Too many liberal and progressive activists misjudged the recall revolt and wound up on the wrong side of a populist tsunami. Instead of validating the raw voter anger and deep dissatisfaction that fueled the anti-Davis backlash, they discounted the recall as an illegitimate GOP "power grab." That theory was soundly rebuked by the sheer numbers. Schwarzenegger received more votes than those cast against the recall, and by the time all the ballots are counted he'll get more votes than Davis did in his narrow re-election last November.

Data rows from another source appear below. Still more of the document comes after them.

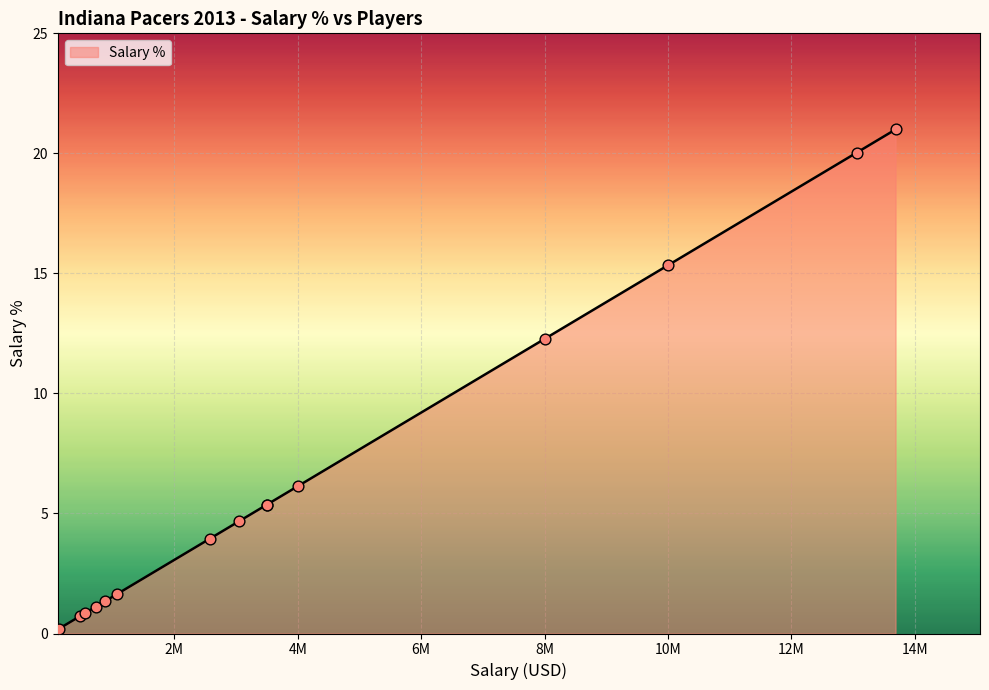

What is the change in value from Ben Hansbrough to Tyler Hansbrough?

+4.0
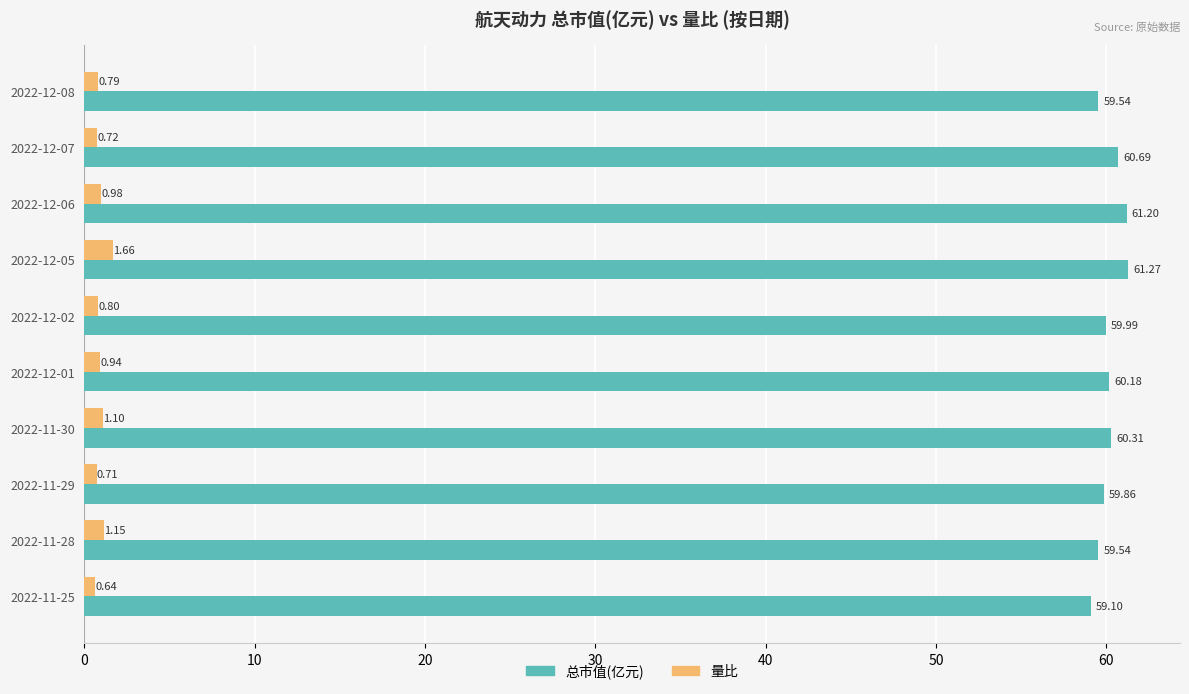

At how many categories does at least one series exceed 52?

10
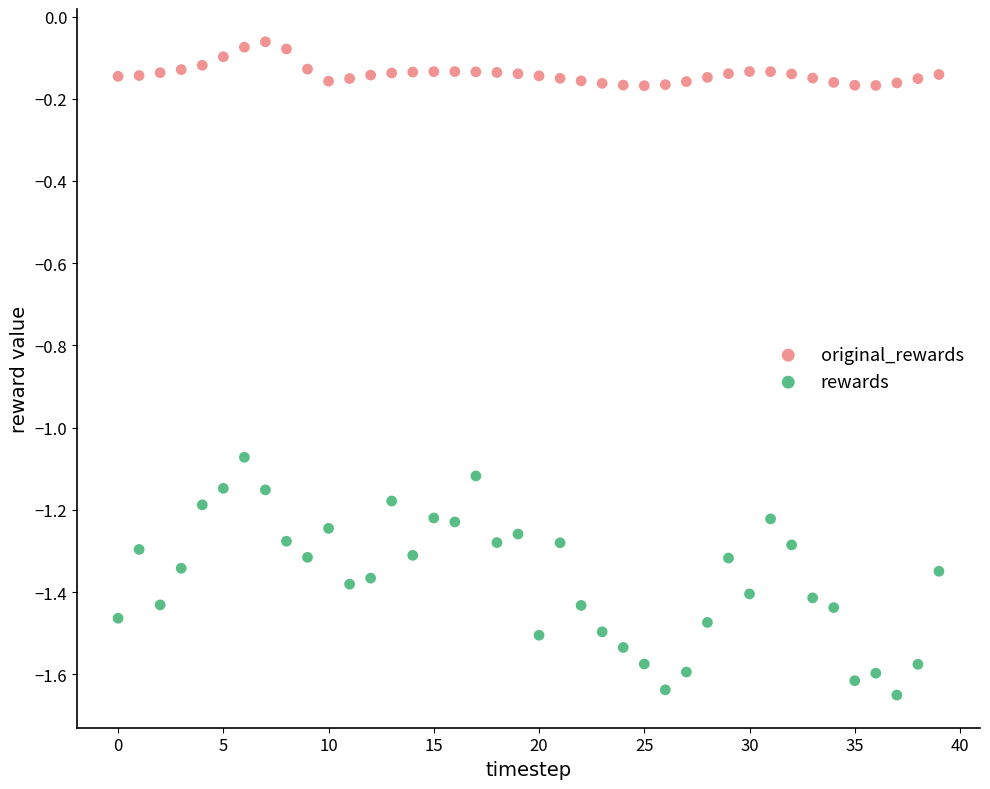

Across all data points, what is the range of Y values (max minus min)?

1.6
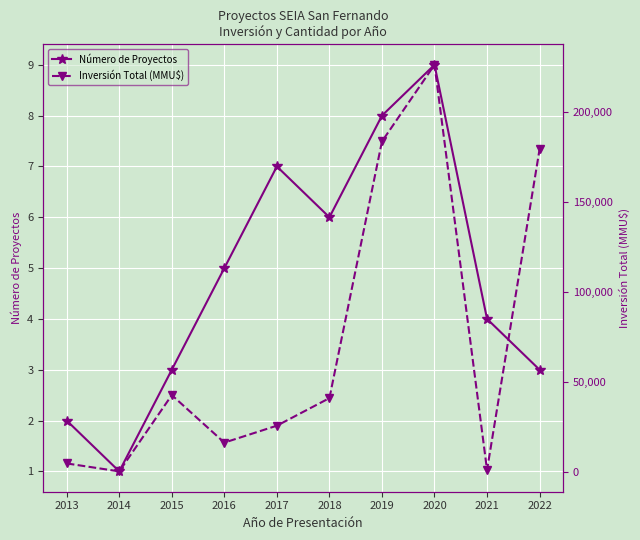

The Número de Proyectos series shows 2 at 2021. True or false?

False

Nor did a strategic chunk of the traditional Democratic base buy their leaders' warnings that the recall was Florida redux. Democrats make up 44 percent of the state's registered voters but accounted for only 38 percent of Tuesday's votes. One in four Democrats voted to sack Davis. And ignoring a $10 million pro-Davis push by the state labor leadership, half of union households voted to oust the governor, as did nearly half of Latino voters and almost 30 percent of blacks. Forty-two percent of the gay and lesbian vote favored recall, as did 24 percent of self-described liberals. Headlines about Schwarzenegger's alleged groping didn't deter 43 percent of women from voting for him, compared with 36 percent for the listless Democrat Cruz Bustamante (no doubt, Democratic apologies for Bill Clinton's sex scandals paved the way for a collective Big Shrug over Arnold's sins).

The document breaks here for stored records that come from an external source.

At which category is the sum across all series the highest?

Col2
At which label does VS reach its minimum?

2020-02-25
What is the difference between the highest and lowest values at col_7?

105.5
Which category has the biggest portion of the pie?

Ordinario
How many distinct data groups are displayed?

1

But mostly, Democrats have to ask themselves how it's possible that the Republican Schwarzenegger--who took in $10 million in corporate contributions--was able to claim the populist mantle of slayer of special interests. Why, on the closing weekend of the campaign, did 10,000 Schwarzenegger supporters, rather than a legion of reformers and progressives, surround the lobbyist-infested state capitol? There are 78 million answers--one for each dollar in contributions raised by Davis in his last campaign. Therein lies a cautionary tale for Democrats and progressives--the price of wedding themselves to the poster boy of big-money politics, Gray Davis, was too high. With all his obvious flaws and hypocrisies, Arnold Schwarzenegger just looked better, and cleaner.

Republicans might also take a few lessons from the triumph of the Terminator. Schwarzenegger's socially moderate, pro-choice, pro-gay, pro-education positions allowed him a much broader appeal than the previous two, failed, ultraconservative GOP gubernatorial candidates. The rise of Arnold could potentially drag the Neanderthal wing of the California Republican Party closer to the state's majority sensibilities. Nor should the Bushies develop too many illusions about Arnold's significance: Bush's prospects of winning Democrat-heavy California next year, even with Arnold in the governor's mansion, remain slim to none.

Further, California's voter revolt has implications way beyond the person of Gray Davis. The more astute Republican analysts have already acknowledged its decidedly anti-incumbent tinge. Said Allan Hoffenblum, a moderate GOP strategist, "If Californians had the constitutional right to recall all 120 members of the state legislature they probably would have done that too."